- [WHAT TO WORK ON]: Rewrite the material with every instance of "largest" changed to "biggest" and everything else left as it is. Omit the pictures from your version.

- [Records from a data collection]:
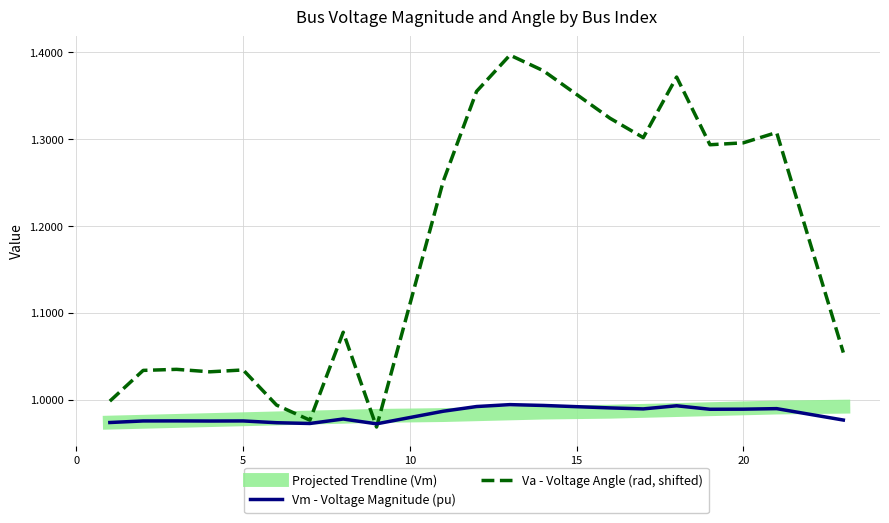

Which series has the largest total across all categories?

Va - Voltage Angle (rad, shifted)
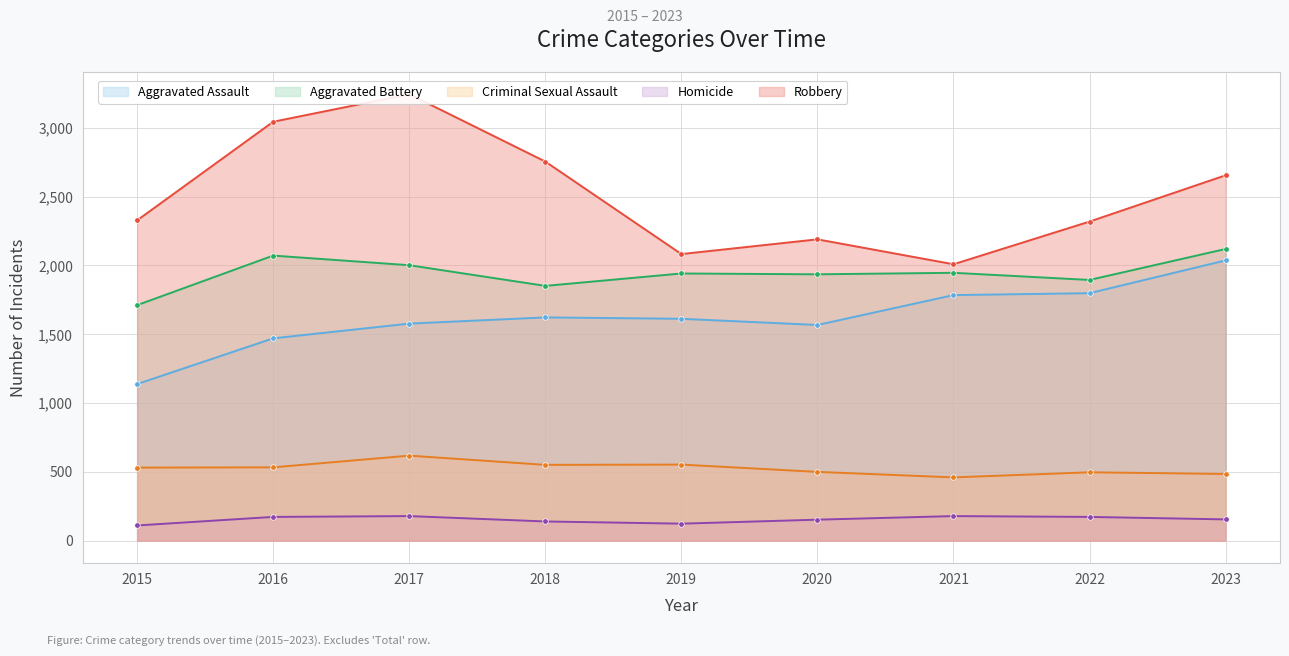

The Aggravated Assault series shows 1798 at 2022. True or false?

True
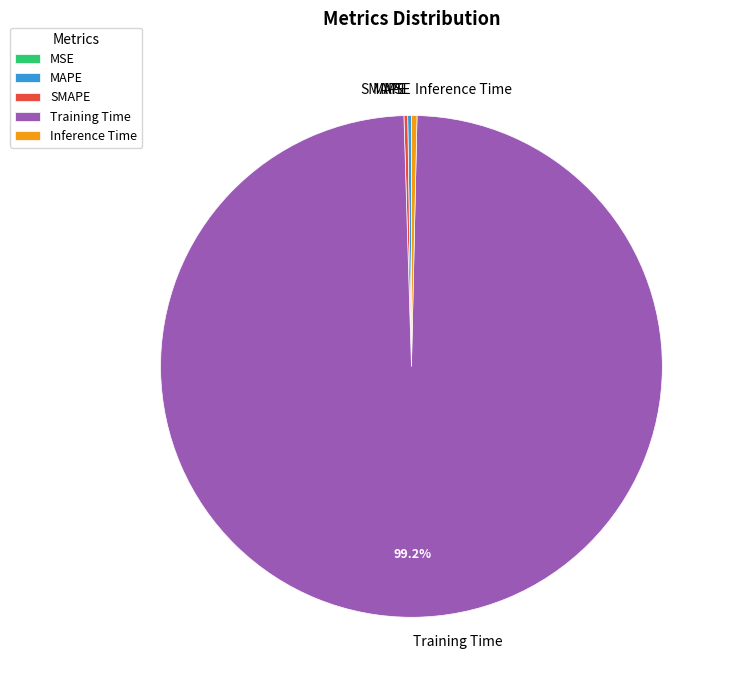

What is the largest slice in the pie chart?

Training Time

- [SOLVED PROBLEM]:
Which series has the biggest total across all categories?

Va - Voltage Angle (rad, shifted)

The Aggravated Assault series shows 1798 at 2022. True or false?

True

What is the biggest slice in the pie chart?

Training Time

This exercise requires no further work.